Anecdotal scenes--in other words, short scenes that showcase a character--usually, an unusual, even eccentric, character. Both Dean Koontz and the dynamic duo, Douglas Preston and Lincoln Child, excel at this, so I keep reading their series (although Koontz’s canine companions frequently--indeed, almost always--annoy, as does his relentless optimism).

Atmosphere, mood, and tone. Here, King is king, but so is Bentley Little. In the use of description to terrorize and horrify, both are masters of the craft.

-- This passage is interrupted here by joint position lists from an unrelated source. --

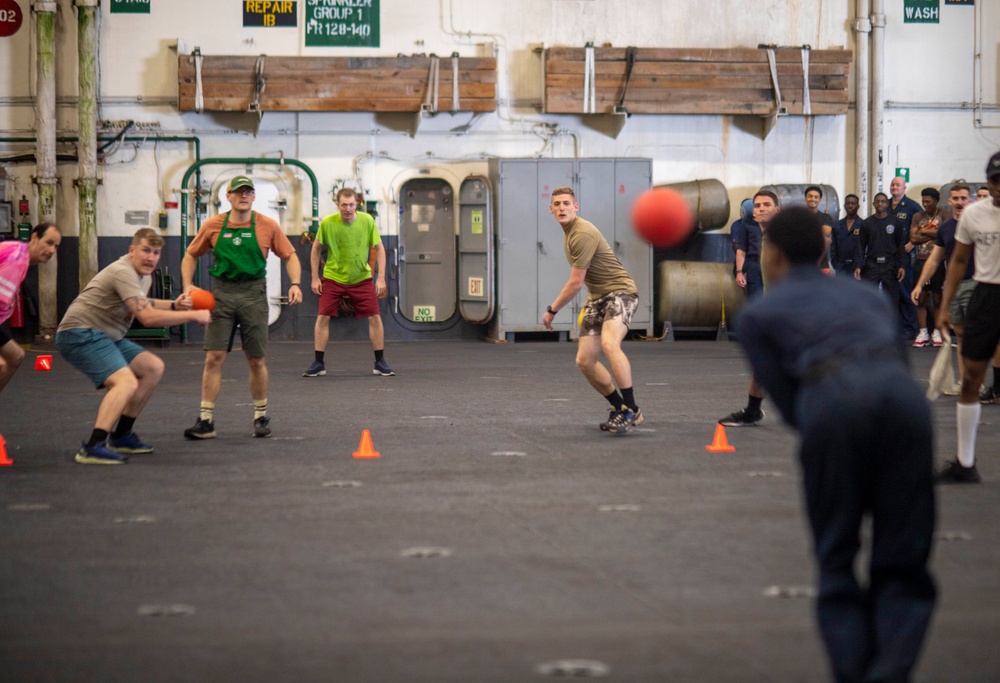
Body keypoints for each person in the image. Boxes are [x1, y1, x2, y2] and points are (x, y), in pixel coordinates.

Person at [737, 206, 936, 683]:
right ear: (826, 247)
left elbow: (788, 404)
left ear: (774, 254)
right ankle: (891, 672)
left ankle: (852, 672)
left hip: (832, 404)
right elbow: (899, 361)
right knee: (903, 561)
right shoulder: (867, 296)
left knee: (837, 555)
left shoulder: (759, 315)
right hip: (904, 403)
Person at [56, 228, 211, 464]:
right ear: (132, 250)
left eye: (156, 252)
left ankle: (121, 436)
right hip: (80, 333)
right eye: (146, 251)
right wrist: (192, 315)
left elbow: (138, 303)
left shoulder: (143, 275)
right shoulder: (123, 271)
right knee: (125, 382)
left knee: (152, 367)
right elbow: (146, 317)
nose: (151, 257)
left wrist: (174, 305)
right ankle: (93, 446)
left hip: (107, 336)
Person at [181, 175, 302, 440]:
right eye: (238, 192)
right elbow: (191, 254)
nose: (243, 195)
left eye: (248, 191)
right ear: (229, 196)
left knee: (256, 359)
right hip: (222, 295)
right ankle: (206, 421)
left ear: (254, 196)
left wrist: (295, 283)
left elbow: (290, 255)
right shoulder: (213, 225)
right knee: (213, 357)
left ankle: (260, 416)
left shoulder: (267, 225)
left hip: (253, 295)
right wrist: (188, 285)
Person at [542, 186, 642, 434]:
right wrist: (592, 295)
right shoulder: (569, 234)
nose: (562, 208)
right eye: (557, 204)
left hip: (621, 293)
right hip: (598, 298)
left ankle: (630, 409)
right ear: (551, 209)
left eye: (567, 203)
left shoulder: (582, 233)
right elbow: (593, 271)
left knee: (609, 344)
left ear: (576, 207)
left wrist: (552, 310)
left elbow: (575, 282)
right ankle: (618, 406)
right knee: (585, 361)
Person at [935, 153, 1000, 483]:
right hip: (986, 295)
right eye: (996, 182)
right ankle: (965, 462)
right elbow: (958, 261)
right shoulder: (974, 214)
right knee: (972, 378)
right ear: (988, 183)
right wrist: (945, 306)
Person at [302, 188, 393, 378]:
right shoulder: (328, 223)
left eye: (351, 205)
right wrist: (314, 277)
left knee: (375, 317)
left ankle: (380, 362)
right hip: (334, 278)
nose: (348, 209)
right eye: (344, 205)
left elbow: (380, 248)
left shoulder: (367, 221)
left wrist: (382, 277)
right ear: (338, 205)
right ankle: (318, 363)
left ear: (356, 205)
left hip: (361, 279)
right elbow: (316, 249)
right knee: (322, 317)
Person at [719, 189, 780, 427]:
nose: (761, 208)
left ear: (778, 209)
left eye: (767, 204)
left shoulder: (782, 239)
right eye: (757, 205)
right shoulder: (763, 237)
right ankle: (753, 410)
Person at [911, 184, 973, 394]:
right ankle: (966, 381)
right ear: (950, 201)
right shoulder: (946, 228)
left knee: (980, 337)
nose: (959, 202)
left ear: (969, 199)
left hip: (979, 286)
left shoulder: (977, 223)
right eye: (955, 198)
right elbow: (934, 259)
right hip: (954, 287)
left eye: (963, 198)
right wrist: (919, 284)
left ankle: (981, 381)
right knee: (962, 335)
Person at [0, 223, 61, 397]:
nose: (52, 250)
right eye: (48, 243)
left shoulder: (20, 255)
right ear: (34, 237)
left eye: (56, 246)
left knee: (15, 356)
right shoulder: (16, 259)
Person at [854, 193, 906, 319]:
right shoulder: (866, 223)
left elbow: (900, 246)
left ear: (887, 204)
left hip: (890, 264)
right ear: (873, 203)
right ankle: (869, 328)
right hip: (872, 265)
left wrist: (901, 266)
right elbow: (861, 246)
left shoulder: (895, 222)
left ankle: (892, 330)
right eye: (877, 201)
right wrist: (858, 266)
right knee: (868, 297)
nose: (880, 204)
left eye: (883, 201)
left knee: (892, 299)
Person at [909, 188, 950, 348]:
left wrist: (924, 230)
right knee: (921, 298)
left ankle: (937, 332)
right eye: (923, 201)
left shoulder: (944, 214)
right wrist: (934, 233)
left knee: (938, 298)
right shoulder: (917, 216)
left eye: (928, 201)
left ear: (936, 201)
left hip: (939, 261)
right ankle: (923, 332)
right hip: (921, 260)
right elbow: (913, 238)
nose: (925, 204)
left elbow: (945, 234)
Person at [889, 177, 922, 341]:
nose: (895, 187)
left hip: (905, 256)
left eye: (898, 185)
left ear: (904, 188)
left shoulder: (912, 206)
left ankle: (910, 328)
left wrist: (913, 243)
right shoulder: (885, 205)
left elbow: (923, 224)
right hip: (889, 256)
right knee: (891, 293)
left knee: (905, 292)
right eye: (893, 185)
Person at [732, 198, 764, 299]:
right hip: (754, 264)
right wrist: (739, 272)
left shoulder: (776, 225)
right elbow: (741, 249)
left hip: (770, 263)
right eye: (756, 206)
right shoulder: (745, 225)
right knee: (755, 298)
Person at [830, 193, 861, 276]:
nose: (850, 206)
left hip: (857, 268)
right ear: (844, 206)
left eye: (853, 204)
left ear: (858, 206)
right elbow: (833, 247)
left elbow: (866, 248)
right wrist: (836, 265)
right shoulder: (837, 225)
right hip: (841, 267)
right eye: (848, 203)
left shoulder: (863, 225)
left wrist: (861, 265)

A bit of erotica (okay, okay, sex--are you satisfied?), often of the unusual variety. Sex sells, and, yes, sex whets my reader’s appetite. Bentley Little is the go-to guy for this spicy ingredient, although Koontz has done a bit of seasoning with this spice, too, in such novels as Lightning and Demon Seed (and, some say, Hung).

Believable characters. Stephen King, Douglas Preston and Lincoln Child, and Dan Simmons are great at creating characters that stick to readers’ ribs.

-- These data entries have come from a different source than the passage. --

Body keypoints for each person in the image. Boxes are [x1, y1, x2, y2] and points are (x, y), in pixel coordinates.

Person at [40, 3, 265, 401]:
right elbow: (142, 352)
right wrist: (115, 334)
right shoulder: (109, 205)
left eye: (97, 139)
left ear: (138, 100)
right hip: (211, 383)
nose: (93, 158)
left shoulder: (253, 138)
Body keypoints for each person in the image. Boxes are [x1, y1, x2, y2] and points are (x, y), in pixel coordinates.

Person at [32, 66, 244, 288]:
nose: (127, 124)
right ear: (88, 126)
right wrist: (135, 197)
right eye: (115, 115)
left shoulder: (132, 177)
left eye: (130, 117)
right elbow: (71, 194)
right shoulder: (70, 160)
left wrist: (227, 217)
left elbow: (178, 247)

Innovation. Bram Stoker demonstrates it, especially in his short story “Dracula’s Guest,” as does H. P. Lovecraft, Edgar Allan Poe, Shirley Jackson, and a host of other, mostly classical, horror novelists and short story writers. For an example, check out my post on Stoker’s story, which is a real stoker, to be sure. Stephen King shows innovation, too, in ‘Salem’s Lot, The Shining, It, and other novels. One might even argue that Dean Koontz’s something-for-everyone, cross-genre writing is innovative; he seems to have been one of the first, if not the first, to pen such tales.

Technique. Check out Frank Peretti’s use of maps and his allusions to the senses in Monster; my post on this very topic is worth a look, if I do say so myself, which, of course, I do. Opening chapters that accomplish a multitude of narrative purposes (not usually all at once, but successively) are attractive, too, and Douglas Preston and Lincoln Child are as good as anyone, and better than many, at this art.

A connective universe--a mythos, if you will, such as both H. P. Lovecraft and Stephen King, and, to a lesser extent, Dean Koontz, Bentley Little, and even Douglas Preston and Lincoln Child have created through the use of recurring settings, characters, themes, and other elements of fiction.

A lack of pretentiousness. Dean Koontz has it, as do Douglas Preston and Lincoln Child, Bentley Little, and (to some extent, although he has become condescending and self-indulgent of late, Stephen King); unfortunately, both Dan Simmons and Robert McCammon have become too self-important in their later works, Simmons almost to the point of becoming unreadable. Come on, people, you’re writing about monsters--you should be humble.

Longevity. Writers who have been around for a while usually get better, Stephen King, Dan Simmons, and Robert McCammon excepted.

Pacing. Neither too fast nor too slow. Dean Koontz is good, maybe the best, here, of contemporary horror writers.